To add a device to the license server, the UID of the SD card you are activating, along with the corresponding password, is required. This information can be obtained from the Windows utility used for the SD card’s preparation. Following the guide for the SD card preparation an IP address (Figure 10) needs to be entered. Currently the system is limited to IPv4 networks. If you do not want to enter an IP address for your server, there is unofficial support for a DNS name instead, but this is not covered in the manual and should be used at your own risk.

Figure 10: Setup for Net Policy Server IP address.

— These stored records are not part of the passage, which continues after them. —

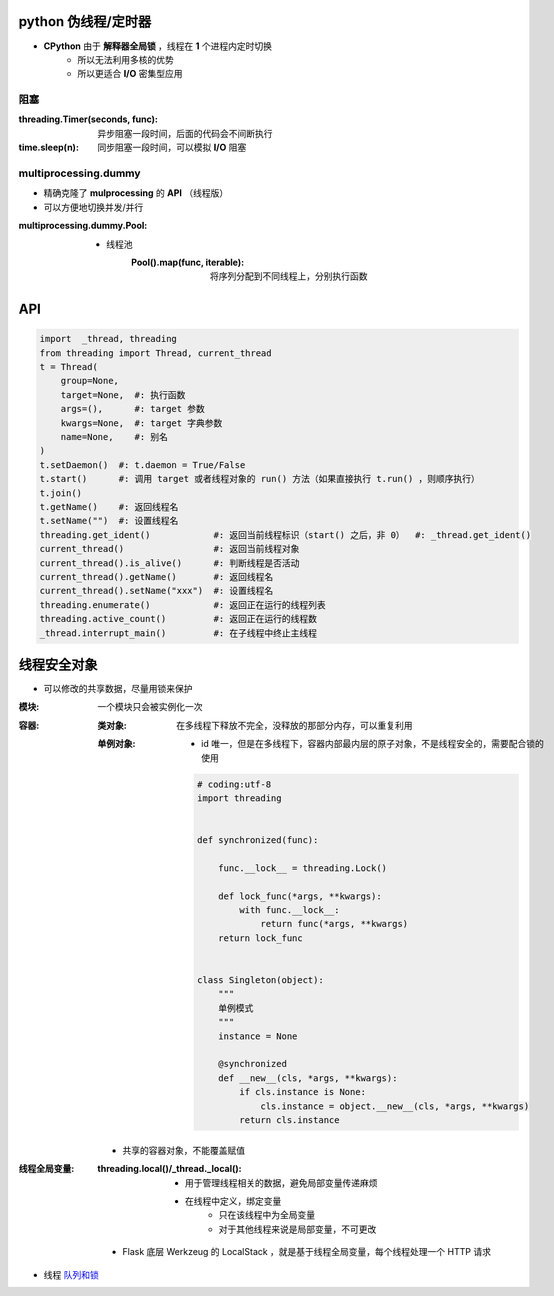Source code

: python 伪线程/定时器
===================
- **CPython** 由于 **解释器全局锁** ，线程在 **1** 个进程内定时切换
    - 所以无法利用多核的优势
    - 所以更适合 **I/O** 密集型应用


阻塞
-----

:threading.Timer(seconds, func): 异步阻塞一段时间，后面的代码会不间断执行
:time.sleep(n):                  同步阻塞一段时间，可以模拟 **I/O** 阻塞


multiprocessing.dummy
----------------------
- 精确克隆了 **mulprocessing** 的 **API** （线程版）
- 可以方便地切换并发/并行

:multiprocessing.dummy.Pool:
    - 线程池
        :Pool().map(func, iterable): 将序列分配到不同线程上，分别执行函数


API
====
.. code-block:: python

    import  _thread, threading
    from threading import Thread, current_thread
    t = Thread(
        group=None,
        target=None,  #: 执行函数
        args=(),      #: target 参数
        kwargs=None,  #: target 字典参数
        name=None,    #: 别名
    )
    t.setDaemon()  #: t.daemon = True/False
    t.start()      #: 调用 target 或者线程对象的 run() 方法（如果直接执行 t.run() ，则顺序执行）
    t.join()
    t.getName()    #: 返回线程名
    t.setName("")  #: 设置线程名
    threading.get_ident()            #: 返回当前线程标识（start() 之后，非 0）  #: _thread.get_ident()
    current_thread()                 #: 返回当前线程对象
    current_thread().is_alive()      #: 判断线程是否活动
    current_thread().getName()       #: 返回线程名
    current_thread().setName("xxx")  #: 设置线程名
    threading.enumerate()            #: 返回正在运行的线程列表
    threading.active_count()         #: 返回正在运行的线程数
    _thread.interrupt_main()         #: 在子线程中终止主线程


线程安全对象
============

- 可以修改的共享数据，尽量用锁来保护

:模块: 一个模块只会被实例化一次
:容器:
    :类对象: 在多线程下释放不完全，没释放的那部分内存，可以重复利用
    :单例对象:
        
        - id 唯一，但是在多线程下，容器内部最内层的原子对象，不是线程安全的，需要配合锁的使用
        
        .. code-block:: python
        
            # coding:utf-8
            import threading


            def synchronized(func):

                func.__lock__ = threading.Lock()

                def lock_func(*args, **kwargs):
                    with func.__lock__:
                        return func(*args, **kwargs)
                return lock_func


            class Singleton(object):
                """
                单例模式
                """
                instance = None

                @synchronized
                def __new__(cls, *args, **kwargs):
                    if cls.instance is None:
                        cls.instance = object.__new__(cls, *args, **kwargs)
                    return cls.instance
 
    - 共享的容器对象，不能覆盖赋值
 
:线程全局变量:

    :threading.local()/_thread._local():
        - 用于管理线程相关的数据，避免局部变量传递麻烦
        - 在线程中定义，绑定变量
            - 只在该线程中为全局变量
            - 对于其他线程来说是局部变量，不可更改

    - Flask 底层 Werkzeug 的 LocalStack ，就是基于线程全局变量，每个线程处理一个 HTTP 请求
- 线程 `队列和锁 <并发安全.rst>`_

After the client has been configured, any boot attempt will contact the Net Policy Server. The Raspberry Pi and server will use a challenge-response scheme to unlock the SD card and, if the server doesn't provide the correct response or is not available, the boot process stops and the SD card remains locked. This centralized implementation allows the management of devices from the server, enabling them to be disabled in case they are no longer authorized to boot. Figure 11 shows the boot process with incorrect credentials set on the server side and a failed boot. Figure 12 shows the response for a successful boot.

Figure 11: Failed boot due to incorrect PIN.
Figure 12: Booting with correct PIN.

Retrofit Existing Hardware

The advantage with retrofitting existing hardware is the simplicity of the process when replacing an SD card with the PS-45u DP ‘Raspberry Edition’. The examples and files provided assume that you are running a version of Linux on your device. This means an existing installation can be cloned once the files to enable the chosen PS-45u DP security features have been added according to the manual.

You could argue that the Pi should be able to do the same thing using software-based disk encryption but, sadly, on this platform all cryptographic operations must be performed in software. This results in a high processor load on the Raspberry Pi 2 and 3 during disk accesses, leading to performance bottle necks during the execution of standard applications. Because the PS-45u DP ‘Raspberry Edition’ implements the disc encryption within the integrated controller of the SD card, it offloads the encryption effort and has the additional benefit of not exposing the cryptographic keys. As a result, once the PS-45u DP is unlocked, the installed applications function as though they were on a normal SD card without any performance penalties. Depending on your application and chosen implementation policy, a security retrofit can be undertaken in a reasonable amount of time.

According to Swissbit, the “Raspberry Edition” was designed as a hands-on learning & evaluation kit to illustrate how secure boot functionality can be “upgraded” to embedded platforms that lack native support for it. For productive applications based on Raspberry, Swissbit recommends to use the ruggedized Raspberry Compute Module CM3+.

Tag alert: Subscribe to the tag swissbit and you will receive an e-mail as soon as a new item about it is published on our website!

Wishes and final thoughts

The PS-45u DP ‘Raspberry Edition’ currently supports the Raspberry Pi 2 and 3 models as these are the most-used SoC versions (both for the standard and the compute modules). Those looking for support for the Raspberry Pi 4 need to wait until the required components are ready and tested. The same is also true for the NetPolicyServer, which can be considered a working tech demo rather than a fully-fledged and polished product. It would be nice to have some documentation on how to construct your own Net Policy Server along with background information on the protocols used rather than having to dig through the code. Also, those of us not using Windows would like to configure the PS-45u DP without the need for a virtual machine or dual-boot setup.

Despite these small wishes for a next-generation product release, this secure SD card's overall approach provides a simple way to protect data from unwanted access. The centralized network server for authentication is a further bonus, making it a great choice when retrofitting existing devices to add security. Not only does the PS-45u DP protect your data from being stolen, but it also restricts physical access to the Raspberry Pi's file system that would otherwise allow attackers to compromise the platform.